Nonresidential Construction Job Numbers Rise in August

Nonresidential construction picked up the lion’s share of a 22,000-job increase in August.

Analysis of federal data by both Associated Builders and Contractors and Associated General Contractors of America shows that construction industry employment has increased by 212,000, or 2.7%, on a year-over-year basis.

In August, construction employment totaled 7,993,000, seasonally adjusted.

Comparatively, a total of 363,000 job openings were recorded on the last day of July, according to an analysis of the U.S. Bureau of Labor Statistics’ Job Openings and Labor Turnover Survey. 

chart on year-over-year employment growthAssociated Builders and ContractorsFor the data, a job opening is defined as any unfilled position for which an employer is actively recruiting.

Construction job openings decreased by 23,000 from June but are up 10,000 from the same time in 2022.

AGC Chief Economist Ken Simonson says the federal reports show that there is no letup in demand for construction workers or private-sector projects.

For July, nonresidential construction firms — nonresidential building and specialty trade contractors along with heavy and civil engineering construction firms — added 21,000 employees for the month and 169,700 (3.7%) since July 2022. 

Nonresidential specialty trade added 12,100 positions, while heavy and civil engineering and nonresidential building added 7,100 and 1,800 jobs, respectively.

Also, employment at residential building and specialty trade contractors grew by 1,400 last month and 42,400 (1.3 %) over 12 months.

“Across all industries, job openings are now at the lowest level since March 2021 and the rate at which workers are quitting their jobs has returned to the pre-pandemic norm,” ABC Chief Economist Anirban Basu said. “As consumer spending buckles under the weight of inflation and the effects of higher interest rates begin to weaken growth, the labor market should continue to cool.”

Although the number of open, unfilled construction jobs declined in July, 4.4% of industrywide positions are currently unfilled, a greater share than one year ago and at the start of the pandemic.

The challenge of finding a skilled workforce has made some contractors reluctant to lay off workers. Basu said most contractors are expecting to increase staffing levels over the next six months, which could lead to the labor scarcity remaining a headwind through the end of 2023.

Construction employment statsAssociated Builders and ContractorsFor now, the construction unemployment rate remains unchanged at 3.9% in August. Unemployment across all industries expanded from 3.5% in July to 3.8% last month.

“The industry is raising pay faster than other sectors amid persistently low unemployment, but contractors are frustrated by the slow pace of new public project awards,” Simonson said.

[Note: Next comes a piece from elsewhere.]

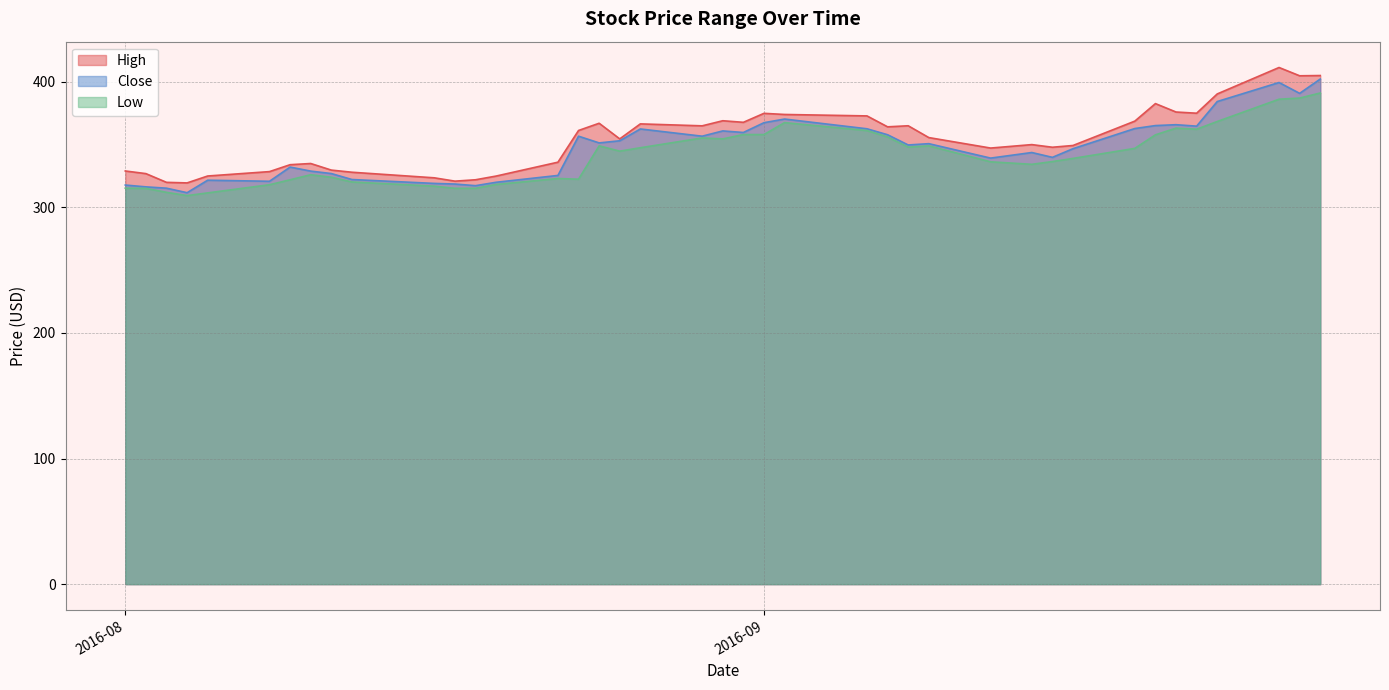

What is the minimum value shown in the chart?

309.4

Average hourly earnings for production and nonsupervisory employees in construction — covering most onsite craft workers as well as many office workers — jumped by 5.7% over the year to $34.40 per hour in August. 

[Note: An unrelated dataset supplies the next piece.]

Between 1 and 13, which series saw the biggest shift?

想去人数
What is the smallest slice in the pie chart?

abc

In addition, construction firms paid a wage “premium” of 18.6% compared to the average hourly earnings for all private-sector production employees. However, contractors report difficulty finding qualified workers amid an unemployment rate of only 3.9% in August for jobseekers with construction experience.

Despite the increase in jobs for nonresidential construction, spending barely expanded, and when adjusted for inflation, it declined.

“The economic data, just like the economy, continue to be full of surprises,” Basu said.

Construction spending in July totaled $1.97 trillion at a seasonally adjusted annual rate, an increase of 0.7% from June and 5.5% from July 2022. 

On a seasonally adjusted annualized basis, nonresidential spending totaled $1.08 trillion and is up 16.5% year over year.

job opening rate graph July 2012-July 2023Associated Builders and ContractorsSpending was up monthly in eight of the 16 nonresidential subcategories. 

Private nonresidential spending increased 0.5%, while public nonresidential construction spending was down 0.4% in July.

Per the federal reports, public construction spending slid 0.4 percent as the largest infrastructure categories declined from June. 

Basu noted that the biggest surprise was the spending weakness was not concentrated in the private developer segment which has struggled to establish consistent momentum but in several public construction segments.

Highway and street construction spending fell by 0.6 percent, transportation by 0.9 percent, and sewage and waste disposal by 1.2 percent.

the economic data, just like the economy, continues to be full of surprises.

“Since nonresidential construction hiring was strong last month, the expectation is that July’s construction spending number will prove to be an aberration,” said Basu. “Spending growth should be solid going forward, driven in large measure by several massive construction projects in development or early construction stages.”

He advised caution that those segments dependent upon bank financing are expected to weaken going forward.

Although some developers are encountering harsher lending markets, it is becoming an era of megaprojects which has created an increased demand for construction workers.

Many projects are exceeding $1 billion.

Basu feels that due to the role of the megaprojects in the current economic environment, is it possible the construction industry will face recessionary conditions in certain areas of the country sometime during the next two years, even as activity surges in others.

“This suggests that many construction workers may decide to relocate as the disparity in industry performance widens both geographically and among various industry segments,” Basu said.